(Task data Opens)

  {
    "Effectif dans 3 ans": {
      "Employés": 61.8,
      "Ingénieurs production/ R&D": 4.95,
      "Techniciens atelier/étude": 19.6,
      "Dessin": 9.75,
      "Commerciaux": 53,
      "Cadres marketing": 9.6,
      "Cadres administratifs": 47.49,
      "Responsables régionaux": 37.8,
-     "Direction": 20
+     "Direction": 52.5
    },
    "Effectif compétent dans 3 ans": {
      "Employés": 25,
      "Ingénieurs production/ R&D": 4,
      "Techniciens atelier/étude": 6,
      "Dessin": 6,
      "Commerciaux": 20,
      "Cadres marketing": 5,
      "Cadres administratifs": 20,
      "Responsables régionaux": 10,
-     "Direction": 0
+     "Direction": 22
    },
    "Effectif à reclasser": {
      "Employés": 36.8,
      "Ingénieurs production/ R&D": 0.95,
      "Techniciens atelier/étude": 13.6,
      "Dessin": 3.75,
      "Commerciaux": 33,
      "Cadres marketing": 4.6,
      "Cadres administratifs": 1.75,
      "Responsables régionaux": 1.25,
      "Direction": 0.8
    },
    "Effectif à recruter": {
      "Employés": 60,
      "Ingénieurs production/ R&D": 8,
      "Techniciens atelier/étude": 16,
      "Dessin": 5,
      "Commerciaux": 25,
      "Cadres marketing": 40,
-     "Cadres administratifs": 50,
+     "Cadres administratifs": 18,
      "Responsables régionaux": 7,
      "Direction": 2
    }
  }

(Task data Closes)
(Task data Opens)

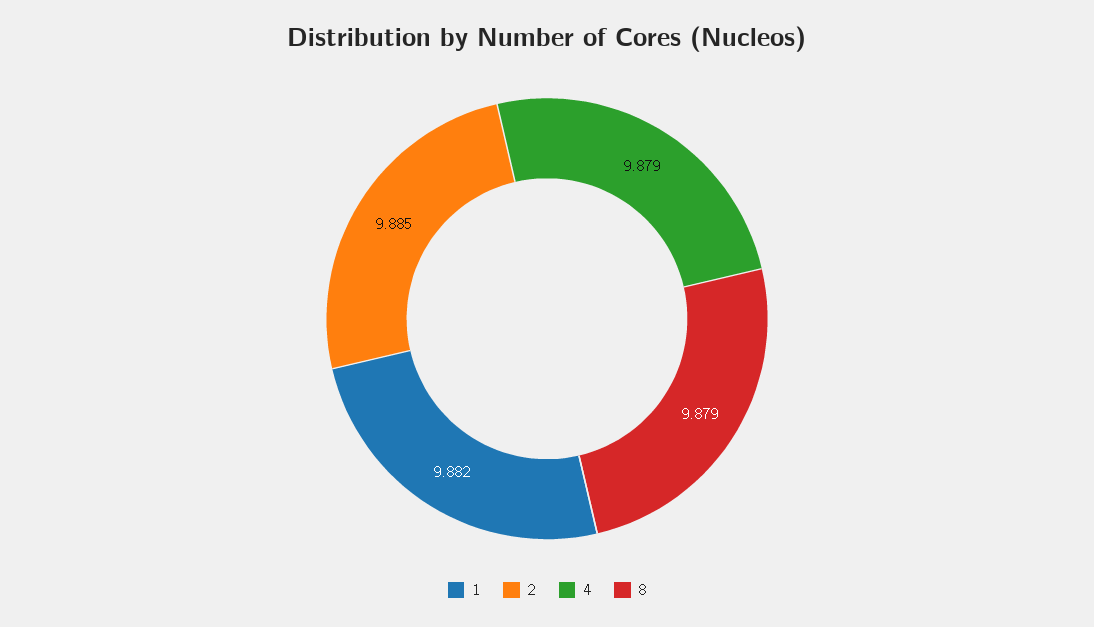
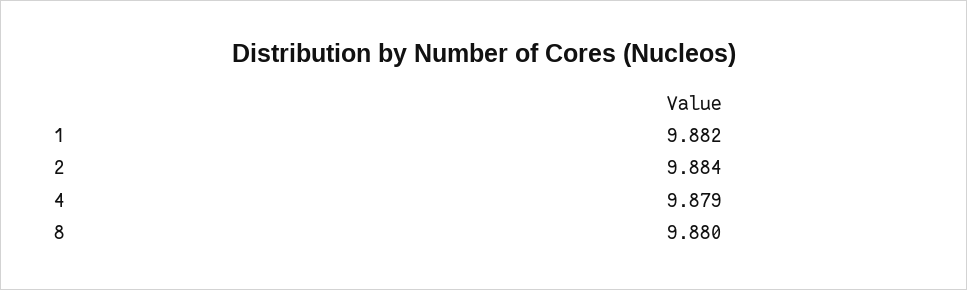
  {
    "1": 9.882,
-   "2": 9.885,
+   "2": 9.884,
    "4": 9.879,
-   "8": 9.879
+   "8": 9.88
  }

(Task data Closes)

## What is expected
Looking at the records above, count the lines with the word "production" in them; reply with the number only.

## Response to the task
4